Novel "Anak-Anak Revolusi" yang saya tulis pada awal Januari 2013 dan masuk 10 besar di penerbit Alif Gemilang, lalu menjadi juara 1, yang diumumkan pada 27 Agustus 20013, kini menemukan "jodohnya", atau malah bisa disebut menemukan saingannya. Budiman Sudjatmiko, pendiri Partai Rakyat Demoktratik (PRD) juga menulis novel dengan judul yang sama dan terbit pada bulan Oktober lalu di Gramedia, dan tentu saja menjadi "kemelut" dalam marketnya. Tapi, biarlah sastra itu sendiri yang bicara.

Publikasi kemenangan novel saya terjadi pada 27 Agustus 2013 dan publikasi penerbitannya baru terjadi bulan November 2013. Jadi, karya saya kalah satu langkah dengan karya politikus Budiman Sudjatmiko, meski publikasi  judul novel saya mendahului karyanya.

Tulisan ini tidak dimaksudkan "menggugat" siapa yang lebih dahulu menggunakan judul tersebut. Kalau saya "menggugat", karena judul novel saya dipublikasikan sebelum terbitnya karya Bang Budiman, boleh jadi saya kalah menghadapi anggota DPR itu, selain karena dia lebih cerdas, dia juga lebih berpengalaman dan berpendidikan tinggi.

Fenomena ini adalah hal langka dalam dunia kesusastraan tanah air, dan membutuhkan perhatian dari para pengamat sastra yang kompeten. Karya sastra dengan judul sama dan isi berbeda layak untuk dibedah bersama, bahkan kalau perlu digugat bersama, atau malah bersama-sama disatukan agar Anak-Anak Revolusi semakin kuat untuk dilahirkan saat negera ini tengah sengsara.
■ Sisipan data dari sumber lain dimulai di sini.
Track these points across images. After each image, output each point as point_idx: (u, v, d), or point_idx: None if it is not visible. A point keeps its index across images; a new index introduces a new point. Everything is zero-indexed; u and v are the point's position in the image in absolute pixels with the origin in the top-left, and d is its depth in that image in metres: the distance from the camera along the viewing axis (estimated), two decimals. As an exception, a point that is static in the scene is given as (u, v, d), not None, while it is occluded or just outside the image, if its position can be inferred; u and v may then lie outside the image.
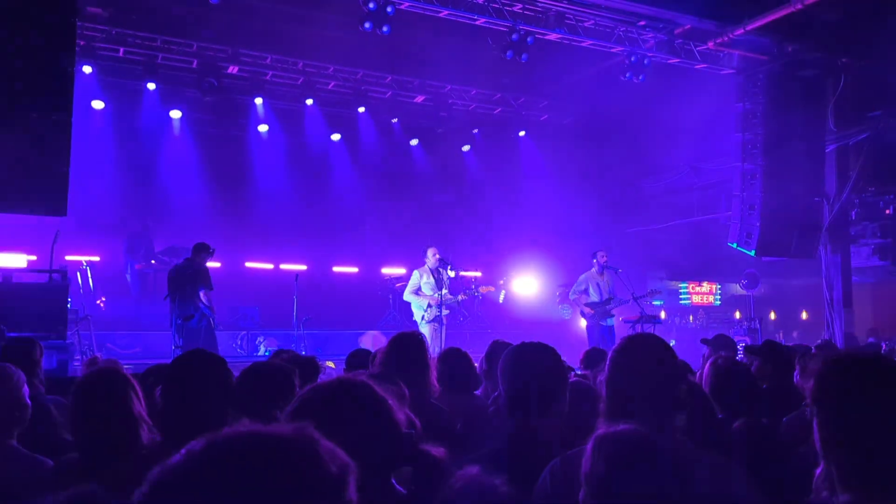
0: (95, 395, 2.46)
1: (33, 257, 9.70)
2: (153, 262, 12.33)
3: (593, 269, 10.27)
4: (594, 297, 10.18)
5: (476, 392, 4.18)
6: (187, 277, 8.57)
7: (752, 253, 10.88)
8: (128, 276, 12.45)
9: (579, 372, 4.42)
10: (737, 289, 16.93)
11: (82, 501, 1.34)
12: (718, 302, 18.45)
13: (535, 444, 2.50)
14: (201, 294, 8.58)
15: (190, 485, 0.83)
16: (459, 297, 10.15)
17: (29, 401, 2.86)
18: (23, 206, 6.30)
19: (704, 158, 12.89)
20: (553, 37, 10.28)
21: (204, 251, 8.68)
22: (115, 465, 2.21)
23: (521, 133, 14.94)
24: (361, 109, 13.58)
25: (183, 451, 0.87)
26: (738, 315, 14.37)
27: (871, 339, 11.89)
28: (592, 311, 10.14)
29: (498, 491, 1.53)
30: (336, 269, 14.27)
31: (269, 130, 13.56)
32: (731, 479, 2.06)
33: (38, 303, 7.30)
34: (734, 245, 11.12)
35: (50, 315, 7.25)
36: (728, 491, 1.98)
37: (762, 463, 2.70)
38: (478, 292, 10.87)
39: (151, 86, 11.98)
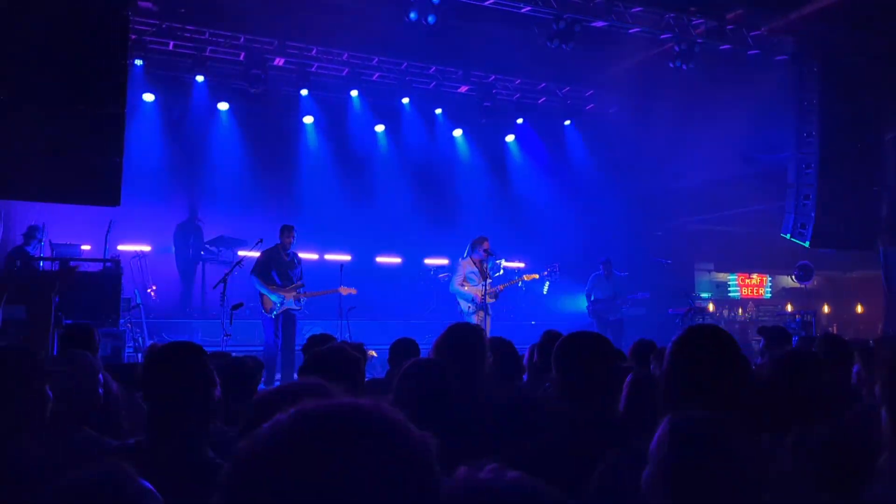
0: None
1: (88, 246, 9.96)
2: (202, 251, 12.56)
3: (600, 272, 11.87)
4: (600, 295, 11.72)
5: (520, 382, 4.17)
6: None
7: (807, 244, 10.58)
8: (178, 266, 12.70)
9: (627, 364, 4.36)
10: (788, 281, 16.52)
11: (110, 477, 1.35)
12: (769, 294, 18.03)
13: (591, 434, 2.46)
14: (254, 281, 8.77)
15: (280, 456, 0.82)
16: (502, 287, 10.11)
17: (102, 388, 2.90)
18: (78, 197, 6.45)
19: (756, 148, 12.56)
20: (600, 24, 10.11)
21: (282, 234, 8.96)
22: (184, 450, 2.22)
23: (567, 122, 14.79)
24: (405, 100, 13.59)
25: (270, 423, 0.87)
26: (789, 308, 14.01)
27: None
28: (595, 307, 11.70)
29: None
30: (379, 259, 14.32)
31: (314, 122, 13.68)
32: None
33: (93, 291, 7.48)
34: (787, 236, 10.83)
35: (104, 303, 7.43)
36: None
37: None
38: (521, 281, 10.80)
39: (200, 78, 12.18)
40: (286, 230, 8.98)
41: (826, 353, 4.18)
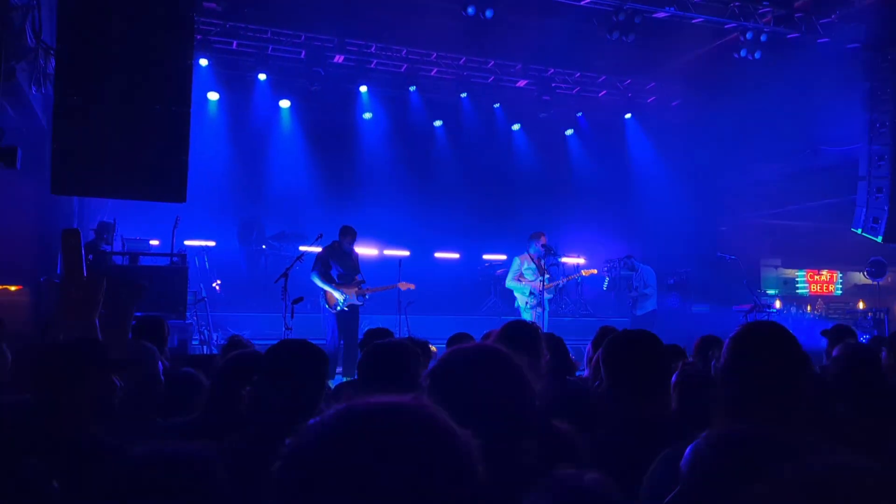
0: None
1: (156, 241, 10.30)
2: (264, 246, 12.84)
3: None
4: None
5: (569, 378, 4.15)
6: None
7: (879, 239, 10.13)
8: (241, 261, 13.03)
9: (691, 360, 4.27)
10: (860, 277, 15.87)
11: (190, 459, 1.40)
12: (839, 291, 17.37)
13: (641, 432, 2.43)
14: (314, 278, 8.91)
15: (324, 454, 0.85)
16: (561, 282, 10.03)
17: (163, 376, 3.02)
18: (147, 193, 6.66)
19: (826, 140, 12.10)
20: (661, 14, 9.90)
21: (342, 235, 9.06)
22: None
23: (627, 116, 14.54)
24: (464, 95, 13.59)
25: (315, 421, 0.90)
26: (861, 305, 13.48)
27: None
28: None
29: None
30: (438, 254, 14.38)
31: (373, 118, 13.82)
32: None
33: (161, 284, 7.74)
34: (859, 231, 10.39)
35: (171, 296, 7.68)
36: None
37: None
38: (579, 276, 10.70)
39: (262, 76, 12.45)
40: (348, 232, 9.04)
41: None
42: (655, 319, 10.98)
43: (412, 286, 9.52)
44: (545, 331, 9.01)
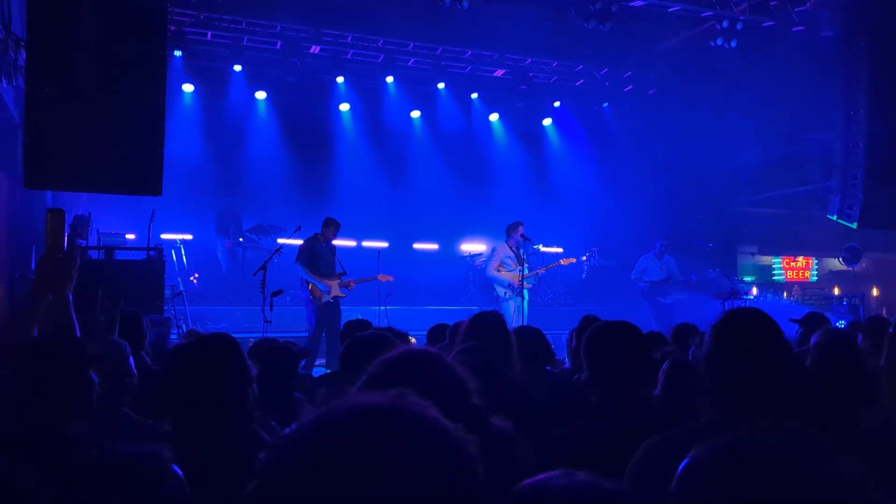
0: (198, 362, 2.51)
1: (132, 235, 10.18)
2: (241, 239, 12.74)
3: (652, 252, 11.46)
4: (653, 277, 11.32)
5: (549, 368, 4.16)
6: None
7: (854, 226, 10.28)
8: (219, 254, 12.91)
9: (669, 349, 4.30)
10: (836, 264, 16.11)
11: (147, 458, 1.38)
12: (815, 277, 17.60)
13: (623, 422, 2.45)
14: (299, 270, 8.95)
15: (310, 462, 0.79)
16: (540, 271, 10.08)
17: (136, 370, 3.02)
18: (121, 187, 6.57)
19: (802, 128, 12.22)
20: (638, 3, 9.93)
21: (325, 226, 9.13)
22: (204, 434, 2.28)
23: (605, 105, 14.59)
24: (441, 85, 13.55)
25: (291, 430, 0.83)
26: (837, 291, 13.68)
27: None
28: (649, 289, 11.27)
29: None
30: (417, 245, 14.36)
31: (350, 109, 13.73)
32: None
33: (138, 279, 7.65)
34: (834, 217, 10.54)
35: (148, 290, 7.59)
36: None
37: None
38: (558, 265, 10.76)
39: (238, 68, 12.33)
40: (331, 225, 9.08)
41: (872, 336, 4.07)
42: (674, 310, 11.05)
43: (391, 278, 9.57)
44: (525, 320, 9.09)
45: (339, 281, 9.07)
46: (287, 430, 0.84)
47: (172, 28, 10.59)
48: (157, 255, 8.20)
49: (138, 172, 6.32)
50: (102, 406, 2.51)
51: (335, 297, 9.04)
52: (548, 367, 4.10)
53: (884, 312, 12.55)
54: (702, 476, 1.05)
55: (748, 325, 2.07)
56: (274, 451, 0.82)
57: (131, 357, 3.10)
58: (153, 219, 8.72)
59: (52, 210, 2.83)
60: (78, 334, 2.70)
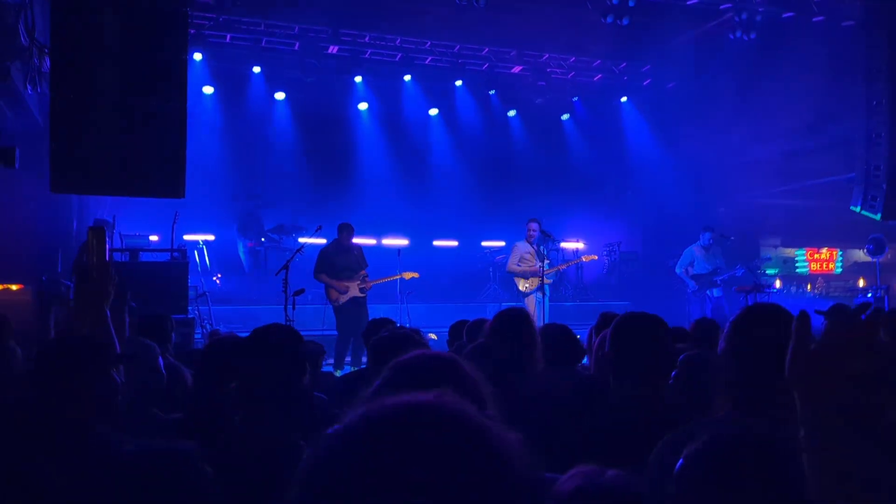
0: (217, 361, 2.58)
1: (156, 237, 10.32)
2: (263, 239, 12.86)
3: (699, 244, 10.80)
4: (700, 269, 10.73)
5: (579, 364, 4.14)
6: None
7: (878, 217, 10.13)
8: (241, 254, 13.05)
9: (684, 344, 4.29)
10: (860, 255, 15.91)
11: (174, 456, 1.42)
12: (839, 269, 17.40)
13: (646, 417, 2.46)
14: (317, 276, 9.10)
15: (352, 464, 0.81)
16: (561, 267, 10.07)
17: (164, 370, 3.07)
18: (145, 190, 6.66)
19: (824, 119, 12.08)
20: (656, -4, 9.87)
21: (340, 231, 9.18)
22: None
23: (623, 99, 14.52)
24: (459, 83, 13.58)
25: (336, 429, 0.86)
26: (861, 283, 13.52)
27: None
28: (697, 283, 10.71)
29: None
30: (437, 242, 14.40)
31: (368, 108, 13.80)
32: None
33: (162, 280, 7.76)
34: (857, 209, 10.39)
35: (172, 291, 7.70)
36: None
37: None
38: (579, 261, 10.73)
39: (257, 69, 12.45)
40: (346, 229, 9.13)
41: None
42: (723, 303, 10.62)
43: (416, 275, 9.58)
44: (547, 316, 9.08)
45: (357, 282, 9.09)
46: (332, 429, 0.86)
47: (192, 31, 10.69)
48: (181, 256, 8.33)
49: (161, 175, 6.40)
50: (130, 405, 2.57)
51: (354, 298, 9.07)
52: (576, 365, 4.07)
53: (910, 304, 12.39)
54: (689, 472, 1.20)
55: (765, 319, 2.08)
56: (322, 448, 0.84)
57: (160, 357, 3.15)
58: (176, 221, 8.85)
59: (93, 228, 2.89)
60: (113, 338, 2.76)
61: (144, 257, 8.51)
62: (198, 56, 11.69)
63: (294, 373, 2.37)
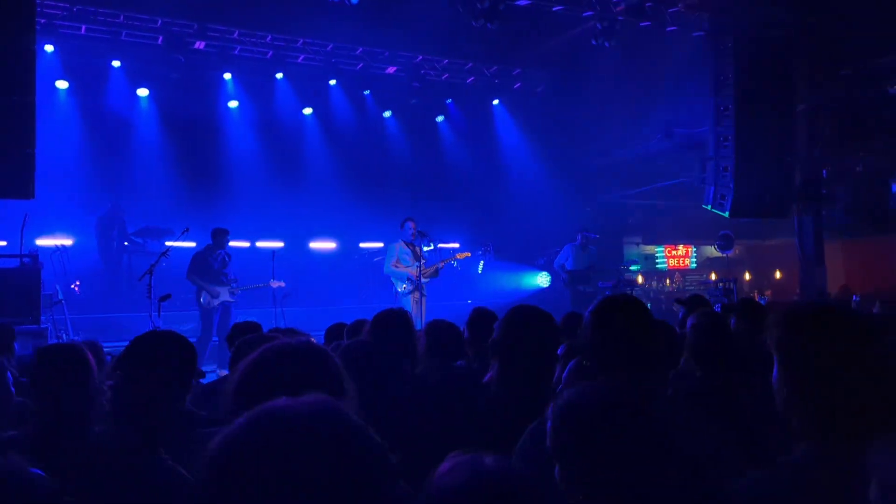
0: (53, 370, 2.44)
1: (3, 242, 9.55)
2: (126, 243, 12.19)
3: (575, 243, 11.71)
4: (576, 266, 11.59)
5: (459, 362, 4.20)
6: None
7: (727, 214, 10.98)
8: (101, 259, 12.28)
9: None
10: (712, 251, 17.15)
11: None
12: (694, 264, 18.67)
13: (528, 409, 2.53)
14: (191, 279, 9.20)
15: (250, 462, 0.87)
16: (437, 267, 10.19)
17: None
18: (-11, 190, 6.19)
19: (678, 123, 12.93)
20: (523, 2, 10.18)
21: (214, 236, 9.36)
22: (65, 444, 2.20)
23: (495, 102, 14.89)
24: (333, 82, 13.44)
25: (232, 429, 0.91)
26: (713, 276, 14.57)
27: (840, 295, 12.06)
28: (570, 280, 11.57)
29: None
30: (313, 244, 14.19)
31: (239, 106, 13.39)
32: (707, 437, 2.09)
33: (10, 287, 7.20)
34: (709, 207, 11.21)
35: (23, 300, 7.17)
36: (704, 450, 2.00)
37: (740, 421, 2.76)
38: (454, 260, 10.90)
39: (116, 63, 11.78)
40: (221, 234, 9.30)
41: (742, 317, 4.40)
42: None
43: (282, 283, 9.83)
44: (424, 315, 9.16)
45: (228, 287, 9.32)
46: (223, 432, 0.92)
47: (42, 20, 9.98)
48: (32, 261, 7.73)
49: (7, 175, 5.96)
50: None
51: (224, 303, 9.24)
52: (459, 362, 4.11)
53: (755, 295, 13.50)
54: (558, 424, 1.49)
55: (620, 309, 2.21)
56: (220, 445, 0.90)
57: (9, 373, 2.91)
58: (26, 223, 8.20)
59: None
60: None
61: (-11, 264, 7.84)
62: (49, 48, 10.90)
63: (175, 386, 2.26)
Bagi saya, ini adalah sebuah "kehormatan" bisa memiliki persepsi yang sama tentang realitas yang dikomparasikan ke dalam sebuah novel yang bernilai sastra, meski (mungkin) Bang Budiman  mengahadirkan Anak-Anak Revolusi versi kota, dan saya versi desa. Saya rasa, kedua karya tersebut sangat unik bila latar dan karakternya dipertemukan. Siapa tahu, revolusi adalah kesepakatan antara desa dan kota, yang tanpa kita duga memang "dikehendaki?"

Kelak, saya ingin membandingkan karya Bang Budiman dengan Anak-Anak Revolusi yang saya lahirkan; apakah, ada nilai yang sama atau malah bertolak belakang? Rasanya, membedah kedua novel itu (bagi saya) cukup menggembirakan, karena disatu sisi saya bisa bertemu dengan orang hebat, dan disisi lain, saya bisa mempertemukan kemampuan kreativiatas saya dengan aktivis yang saya kagumi itu.

Wal hasil, persamaan judul kedua novel itu "tidak penting" untuk dibenturkan, tetapi sangat signifikan jika  disatukan, karena saya yakin, isinya tidak akan jauh berbeda; sama-sama melawan kebiadaban penguasa lewat karya tulis. Penasaran? Silahkan baca keduanya. Bandingkan, lalu jelaskan, apa sesungguhnya yang dikehendaki oleh kedua penulisnya, dan soal mutu, terserah pembaca. Tentunya, setelah membandingkan isinya, bukan membandingkan kapasitas pengarangnya.

Selamat membaca, Kawan! Bersatu Kita Teguh, Bercerai Kita Runtuh!